Preprocessing, Features extraction, Improved Feature level Fusion, and Detection are the phases of the suggested autism detection methodology. First, both input modalities will be preprocessed so they are ready for the next stages to be processed. In this case, the facial picture is preprocessed utilizing the Gabor filtering technique, while the input EEG data is preprocessed through Wiener filtering. Subsequently, features are extracted from the modalities, from the EEG signal data, features like Common Spatial Pattern (CSP), Improved Singular Spectrum Entropy, and correlation dimension, are extracted. From the face image, features like the Improved Active Appearance model, Gray-Level Co-occurrence matrix (GLCM) features and Proposed Shape Local Binary Texture (SLBT), as well are retrieved. Following extraction, enhanced feature-level fusion is performed to fuse the features. Ultimately, the combined features are fed into the hybrid model to complete the diagnosis. Models such as Convolutional Neural Networks (CNN) and Bidirectional Gated Recurrent Units (Bi-GRU) are part of the hybrid model.

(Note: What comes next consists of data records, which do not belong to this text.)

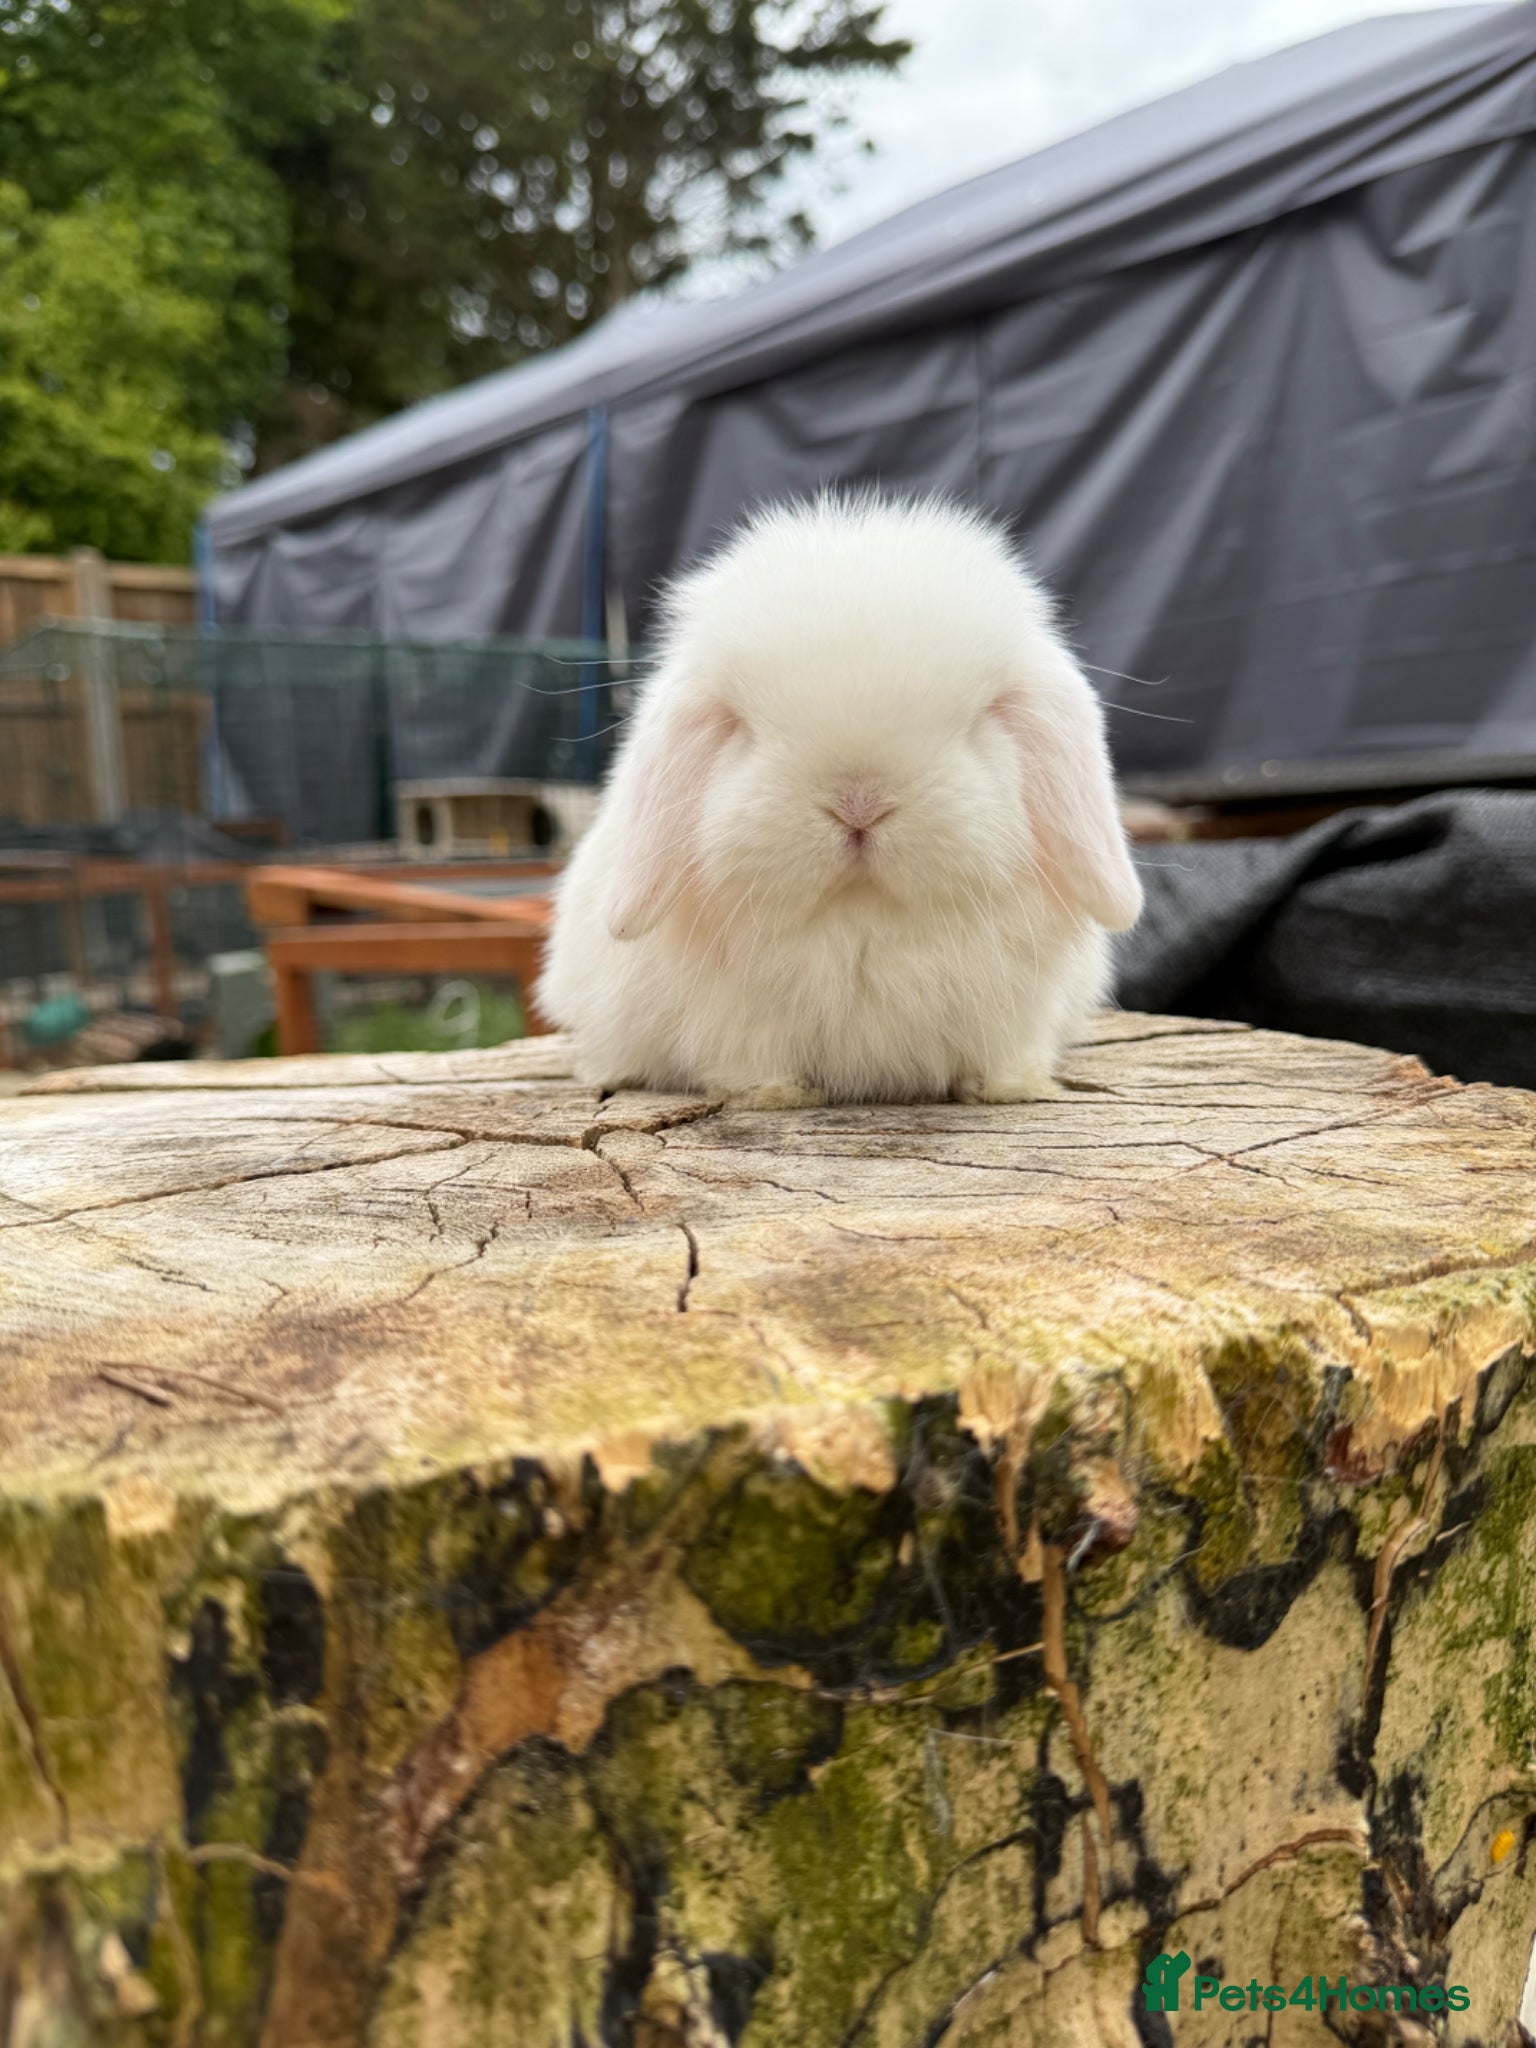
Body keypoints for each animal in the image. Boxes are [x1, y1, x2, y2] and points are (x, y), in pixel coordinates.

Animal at [536, 491, 1143, 1108]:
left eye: (978, 722)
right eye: (743, 729)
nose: (858, 804)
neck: (862, 921)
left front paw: (1008, 1087)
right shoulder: (742, 1023)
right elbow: (752, 1060)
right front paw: (774, 1094)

The suggested MADDHM model achieved an accuracy of about 91.03 % regarding EEG and 91.67 % regarding face analysis meanwhile, SVM=87.49 %, DNN=88.59 %, Bi-GRU=90.02 %, LSTM=87.49 % and CNN=82.02 %.

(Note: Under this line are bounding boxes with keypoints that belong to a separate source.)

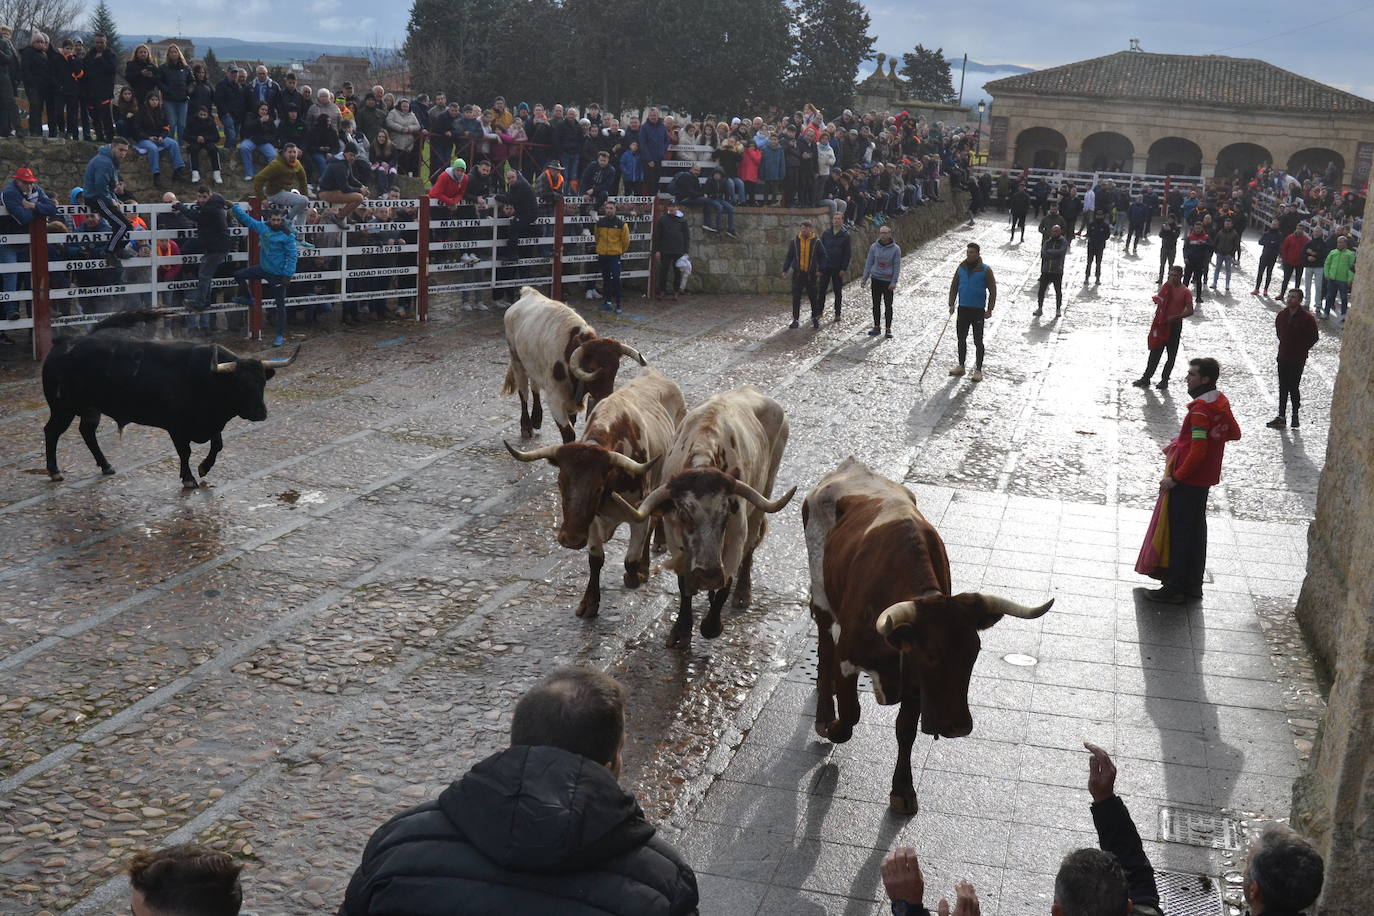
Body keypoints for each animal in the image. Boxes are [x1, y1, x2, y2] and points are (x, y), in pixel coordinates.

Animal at [42, 310, 300, 486]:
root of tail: (65, 342)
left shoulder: (212, 423)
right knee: (51, 432)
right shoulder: (177, 427)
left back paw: (106, 466)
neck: (209, 379)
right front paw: (188, 478)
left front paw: (204, 468)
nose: (260, 413)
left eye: (262, 382)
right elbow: (184, 452)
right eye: (239, 384)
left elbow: (217, 445)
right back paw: (55, 471)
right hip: (62, 408)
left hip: (90, 408)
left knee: (87, 432)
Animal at [502, 288, 645, 442]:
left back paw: (536, 419)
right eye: (592, 368)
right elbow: (569, 433)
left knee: (535, 386)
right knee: (523, 393)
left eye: (616, 369)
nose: (604, 398)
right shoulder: (555, 400)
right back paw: (526, 426)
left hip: (532, 363)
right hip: (516, 360)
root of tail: (528, 292)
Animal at [502, 368, 684, 620]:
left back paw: (654, 551)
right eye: (560, 482)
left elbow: (631, 559)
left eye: (598, 487)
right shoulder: (593, 521)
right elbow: (595, 560)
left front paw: (635, 575)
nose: (570, 539)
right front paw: (589, 602)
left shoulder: (638, 514)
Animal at [615, 384, 796, 648]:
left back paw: (742, 592)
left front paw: (711, 624)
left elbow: (726, 581)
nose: (709, 576)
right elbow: (684, 585)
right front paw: (681, 629)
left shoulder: (735, 536)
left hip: (765, 491)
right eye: (684, 515)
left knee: (751, 545)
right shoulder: (675, 539)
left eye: (726, 514)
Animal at [802, 458, 1055, 818]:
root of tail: (851, 467)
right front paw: (835, 728)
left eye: (974, 653)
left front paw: (903, 790)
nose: (959, 726)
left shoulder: (915, 681)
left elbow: (905, 730)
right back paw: (824, 715)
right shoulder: (850, 654)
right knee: (824, 647)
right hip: (822, 595)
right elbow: (851, 714)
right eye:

As a result, the suggested methodology provides encouraging outcomes and opens up possibilities for early autism detection. The development of such models is not only a technical achievement but also a step forward in providing timely interventions for individuals with ASD.
社交沟通困难是神经发育障碍孤独症谱系障碍(ASD)的一个特征。早期诊断孤独症的方法很大程度上依赖于容易出错的症状行为观察。目前正在研发更智能的方法来诊断该疾病,但其预测准确性仍有待提高。此外,基于机器学习算法的计算机辅助设计系统极其耗时且设计困难。本研究使用深度学习技术开发了一种新型孤独症检测模型,以克服这些问题。
所提出的孤独症检测方法包括预处理、特征提取、改进的特征级融合和检测阶段。首先,对两种输入模态进行预处理,使其为后续阶段的处理做好准备。在这种情况下,面部图片利用伽柏滤波技术进行预处理,而输入的脑电图(EEG)数据通过维纳滤波进行预处理。随后,从这些模态中提取特征,从EEG信号数据中提取诸如共同空间模式(CSP)、改进的奇异谱熵和关联维数等特征。从面部图像中也提取诸如改进的主动外观模型、灰度共生矩阵(GLCM)特征和提议的形状局部二值纹理(SLBT)等特征。提取后,进行增强的特征级融合以融合这些特征。最终,将组合后的特征输入到混合模型中完成诊断。卷积神经网络(CNN)和双向门控循环单元(Bi - GRU)等模型是混合模型的一部分。
所提出的MADDHM模型在EEG方面的准确率约为91.03%,在面部分析方面的准确率为91.67%,而支持向量机(SVM)为87.49%,深度神经网络(DNN)为88.59%,Bi - GRU为90.02%,长短期记忆网络(LSTM)为87.49%,CNN为82.02%。
因此,所提出的方法提供了令人鼓舞的结果,并为孤独症的早期检测开辟了可能性。此类模型的开发不仅是一项技术成就,也是朝着为ASD患者提供及时干预迈出的一步。